Der Kampf gegen die organisierte Kriminalität ist nach Ansicht von Experten nicht nur eine Aufgabe der staatlichen Strafverfolger, sondern der ganzen Gesellschaft.

Korrespondenten: Knut Krohn (kkr)

Stuttgart - Die Mafia ist kein Problem der Polizei, es ist ein Problem der ganzen Gesellschaft.“ Franco La Torre lässt keine Ausreden gelten, kein Wegschauen. Bei der Bekämpfung der organisierten Kriminalität sei jeder einzelne gefordert, sagt das Präsidiumsmitglied von Libera, einer italienischen Organisation, die sich seit zwei Jahrzehnten der Bekämpfung der Mafia verschrieben hat. Für ihn sind das keine bloßen Worte, sein eigenes Leben ist auf dramatische Weise mit der Mafia verknüpft: 1982 wurde sein Vater Pio, der damals als Politiker auf Sizilien gegen die Organisation kämpfte, auf offener Straße kaltblütig ermordet.

 

Franco La Torre war der richtige Mann, um dem Publikum am Dienstag in der Stuttgarter Bibliothek tiefe Einblicke in die Machenschaften der wohl berühmtesten und berüchtigtsten kriminellen Vereinigung der Welt zu geben. Doch schon der Titel der Veranstaltung wies darauf hin, dass es sich nicht um das Problem eines einzelnen Landes handelt: Mafia in Italien, Mafia in Deutschland – Was tun?

Kriminelle Gruppen aus aller Welt agieren in Deutschland

„Die transnationale Kriminalität ist das klassische Pendant zur Globalisierung der Wirtschaft“, erklärte Bernd Finger, ehemaliger Kriminalbeamter und Mafia-Experte aus Berlin. Dabei sei die Mafia nur ein Teil von vielen Banden und kriminellen Gruppen aus aller Welt, die längst in Deutschland Fuß gefasst hätten. Finger warnte allerdings, es sich leicht zu machen und das Phänomen der organisierten Kriminalität auf „ausländische Gruppen“ abzuwälzen. Die meisten Straftaten im Bereich der organisierten Kriminalität würden in Deutschland noch immer von Deutschen verübt.

Finger unterstützte seinen italienischen Vorredner in der Ansicht, dass die Gesellschaft wesentlich dafür verantwortlich sei, ob die Kriminellen Fuß fassen können. „Entscheidend ist die Haltung der Menschen zu Recht und Unrecht“, sagte Finger. Wo kein Unrechtsbewusstsein herrsche, hätten Verbrecher leichte Hand.

Ist eine Beweislastumkehr sinnvoll?

Rainer Pörtner, Politikchef der Stuttgarter Zeitung und Moderator des Abends, sagte, dass Angst und Schweigen den Nährboden bildeten, auf dem organisierte Kriminalität gedeihe. Franco La Torre gab im Recht. Das Problem in den 70er Jahren in Italien sei gewesen, dass nicht offen über die verbrecherischen Machenschaften der Mafia und deren enge Verflechtungen mit Politik und Wirtschaft geredet worden sei.

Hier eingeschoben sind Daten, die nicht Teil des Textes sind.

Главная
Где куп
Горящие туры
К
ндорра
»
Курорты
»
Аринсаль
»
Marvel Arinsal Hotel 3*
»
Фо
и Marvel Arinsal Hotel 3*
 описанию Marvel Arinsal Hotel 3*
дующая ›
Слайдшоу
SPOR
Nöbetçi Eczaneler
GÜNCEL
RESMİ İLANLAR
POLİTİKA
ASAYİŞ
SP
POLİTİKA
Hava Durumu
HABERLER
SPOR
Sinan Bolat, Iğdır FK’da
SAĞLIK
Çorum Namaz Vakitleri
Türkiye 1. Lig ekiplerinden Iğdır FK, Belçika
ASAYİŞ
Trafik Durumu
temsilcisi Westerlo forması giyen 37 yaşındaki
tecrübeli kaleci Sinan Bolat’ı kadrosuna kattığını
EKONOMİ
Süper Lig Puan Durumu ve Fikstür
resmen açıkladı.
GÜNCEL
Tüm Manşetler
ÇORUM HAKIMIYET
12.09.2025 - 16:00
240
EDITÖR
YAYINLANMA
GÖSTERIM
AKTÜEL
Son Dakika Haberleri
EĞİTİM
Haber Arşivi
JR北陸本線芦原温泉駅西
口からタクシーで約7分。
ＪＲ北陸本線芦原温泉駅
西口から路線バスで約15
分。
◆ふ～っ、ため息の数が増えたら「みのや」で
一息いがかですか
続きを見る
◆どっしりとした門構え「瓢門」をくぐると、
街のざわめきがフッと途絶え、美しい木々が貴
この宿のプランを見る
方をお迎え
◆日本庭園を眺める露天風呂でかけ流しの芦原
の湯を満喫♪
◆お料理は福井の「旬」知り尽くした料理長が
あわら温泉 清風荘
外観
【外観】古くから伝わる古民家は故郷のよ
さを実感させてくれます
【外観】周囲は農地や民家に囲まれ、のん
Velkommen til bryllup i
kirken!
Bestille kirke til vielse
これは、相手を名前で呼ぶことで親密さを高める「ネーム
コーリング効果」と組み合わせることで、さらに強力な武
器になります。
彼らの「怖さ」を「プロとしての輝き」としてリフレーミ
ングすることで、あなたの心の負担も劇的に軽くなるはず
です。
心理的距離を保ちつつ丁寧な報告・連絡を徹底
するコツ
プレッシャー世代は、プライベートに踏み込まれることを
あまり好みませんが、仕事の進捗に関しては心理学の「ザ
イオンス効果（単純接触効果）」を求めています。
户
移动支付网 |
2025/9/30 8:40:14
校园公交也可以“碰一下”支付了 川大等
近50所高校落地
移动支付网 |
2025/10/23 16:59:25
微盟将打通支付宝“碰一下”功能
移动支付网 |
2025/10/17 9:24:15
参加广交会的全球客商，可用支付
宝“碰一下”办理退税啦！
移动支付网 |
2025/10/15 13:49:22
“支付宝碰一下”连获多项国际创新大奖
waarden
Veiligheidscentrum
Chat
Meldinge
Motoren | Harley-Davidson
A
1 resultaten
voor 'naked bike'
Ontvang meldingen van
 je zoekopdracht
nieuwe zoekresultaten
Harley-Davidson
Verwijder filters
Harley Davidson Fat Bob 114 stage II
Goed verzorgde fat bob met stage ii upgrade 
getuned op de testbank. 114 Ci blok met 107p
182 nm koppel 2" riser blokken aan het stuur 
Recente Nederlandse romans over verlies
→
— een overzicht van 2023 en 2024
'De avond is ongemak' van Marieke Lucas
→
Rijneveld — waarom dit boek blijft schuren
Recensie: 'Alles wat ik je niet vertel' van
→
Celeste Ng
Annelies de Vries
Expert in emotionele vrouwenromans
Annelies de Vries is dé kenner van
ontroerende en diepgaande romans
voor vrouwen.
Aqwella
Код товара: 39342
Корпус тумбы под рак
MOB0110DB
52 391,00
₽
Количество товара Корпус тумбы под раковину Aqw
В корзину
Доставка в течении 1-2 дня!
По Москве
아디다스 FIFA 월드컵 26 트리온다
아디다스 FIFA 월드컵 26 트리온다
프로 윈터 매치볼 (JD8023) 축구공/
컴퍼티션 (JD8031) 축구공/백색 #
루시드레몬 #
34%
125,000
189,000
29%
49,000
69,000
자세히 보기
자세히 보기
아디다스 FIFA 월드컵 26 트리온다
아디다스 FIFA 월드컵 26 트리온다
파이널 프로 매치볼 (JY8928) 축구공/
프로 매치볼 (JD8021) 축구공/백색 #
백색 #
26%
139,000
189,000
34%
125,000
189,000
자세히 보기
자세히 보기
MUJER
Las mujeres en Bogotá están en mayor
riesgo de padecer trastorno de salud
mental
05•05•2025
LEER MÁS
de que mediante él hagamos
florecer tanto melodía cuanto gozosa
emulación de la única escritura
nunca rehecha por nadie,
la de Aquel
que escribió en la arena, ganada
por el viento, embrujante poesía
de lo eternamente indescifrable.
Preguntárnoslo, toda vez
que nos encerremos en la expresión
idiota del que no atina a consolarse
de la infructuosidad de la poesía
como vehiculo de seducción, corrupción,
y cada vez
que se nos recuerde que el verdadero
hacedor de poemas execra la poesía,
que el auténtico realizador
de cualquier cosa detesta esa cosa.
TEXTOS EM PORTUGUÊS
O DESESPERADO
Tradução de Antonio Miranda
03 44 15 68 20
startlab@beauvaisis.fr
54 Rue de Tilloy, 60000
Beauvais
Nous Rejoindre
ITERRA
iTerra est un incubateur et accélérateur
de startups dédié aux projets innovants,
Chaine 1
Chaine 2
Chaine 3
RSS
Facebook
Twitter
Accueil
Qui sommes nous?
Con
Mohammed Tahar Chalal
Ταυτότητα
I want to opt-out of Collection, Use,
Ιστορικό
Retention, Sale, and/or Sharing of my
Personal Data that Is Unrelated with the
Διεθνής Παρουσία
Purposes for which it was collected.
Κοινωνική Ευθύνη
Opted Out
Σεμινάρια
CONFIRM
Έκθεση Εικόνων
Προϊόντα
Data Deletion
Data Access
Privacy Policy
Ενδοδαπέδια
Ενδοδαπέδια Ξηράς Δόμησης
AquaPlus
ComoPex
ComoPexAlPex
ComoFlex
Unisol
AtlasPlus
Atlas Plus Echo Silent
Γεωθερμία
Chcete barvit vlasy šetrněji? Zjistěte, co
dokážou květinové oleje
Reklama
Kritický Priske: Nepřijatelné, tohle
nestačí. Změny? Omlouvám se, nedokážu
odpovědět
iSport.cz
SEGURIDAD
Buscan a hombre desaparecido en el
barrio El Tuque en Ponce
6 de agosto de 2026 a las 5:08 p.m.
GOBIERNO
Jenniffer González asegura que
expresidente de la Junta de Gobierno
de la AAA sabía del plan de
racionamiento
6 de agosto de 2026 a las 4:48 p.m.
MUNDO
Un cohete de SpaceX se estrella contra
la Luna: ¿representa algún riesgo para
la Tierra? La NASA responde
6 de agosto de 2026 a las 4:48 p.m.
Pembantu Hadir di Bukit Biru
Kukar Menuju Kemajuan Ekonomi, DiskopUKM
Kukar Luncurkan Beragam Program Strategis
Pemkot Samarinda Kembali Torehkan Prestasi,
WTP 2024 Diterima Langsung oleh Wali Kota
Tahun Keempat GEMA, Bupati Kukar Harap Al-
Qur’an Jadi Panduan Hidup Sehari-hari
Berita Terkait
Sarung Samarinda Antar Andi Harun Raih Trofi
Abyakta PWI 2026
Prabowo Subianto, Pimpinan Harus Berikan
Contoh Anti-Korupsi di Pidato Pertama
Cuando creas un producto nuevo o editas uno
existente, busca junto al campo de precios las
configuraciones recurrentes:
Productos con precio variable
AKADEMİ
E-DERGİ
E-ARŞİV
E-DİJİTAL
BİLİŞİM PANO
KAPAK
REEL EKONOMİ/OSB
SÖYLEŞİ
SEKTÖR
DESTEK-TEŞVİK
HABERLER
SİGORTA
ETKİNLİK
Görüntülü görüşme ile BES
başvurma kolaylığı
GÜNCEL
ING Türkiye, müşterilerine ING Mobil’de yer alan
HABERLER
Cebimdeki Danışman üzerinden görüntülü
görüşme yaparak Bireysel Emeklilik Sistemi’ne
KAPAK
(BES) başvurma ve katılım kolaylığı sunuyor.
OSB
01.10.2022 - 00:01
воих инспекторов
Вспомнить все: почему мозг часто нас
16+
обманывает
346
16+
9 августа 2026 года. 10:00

Mit einigem Neid blicken die deutschen Ermittler inzwischen nach Italien, wo die Bekämpfung der organisierten Kriminalität seit einigen Jahren mit großer Härte geführt wird. So bemängelte Sigurd Jäger, Leiter der Inspektion Organisierte Kriminalität beim Landeskriminalamt in Stuttgart, dass seine Kollegen in Italien wesentlich bessere Zugriffsmöglichkeiten hätten. So könne in Italien ein Vermögen beschlagnahmt werden, allein wenn der Verdacht bestehe, dass es auf kriminelle Weise angehäuft wurde. Der Besitzer müsse dann beweisen, dass das Geld „sauber“ sei. Diese sogenannte Beweislastumkehr sollte in Deutschland auch konsequent eingeführt werden, fordert Jäger. Dann wäre die Jagd auf die Mafia wesentlich einfacher.

(Die Veranstaltung wurde organisiert vom Staatlichen Seminar für Didaktik und Lehrerbildung Stuttgart, dem Regierungspräsidium Stuttgart, der Stadtbibliothek Stuttgart, der Stuttgarter-Dante Gesellschaft und dem Landeskriminalamt Baden-Württemberg.)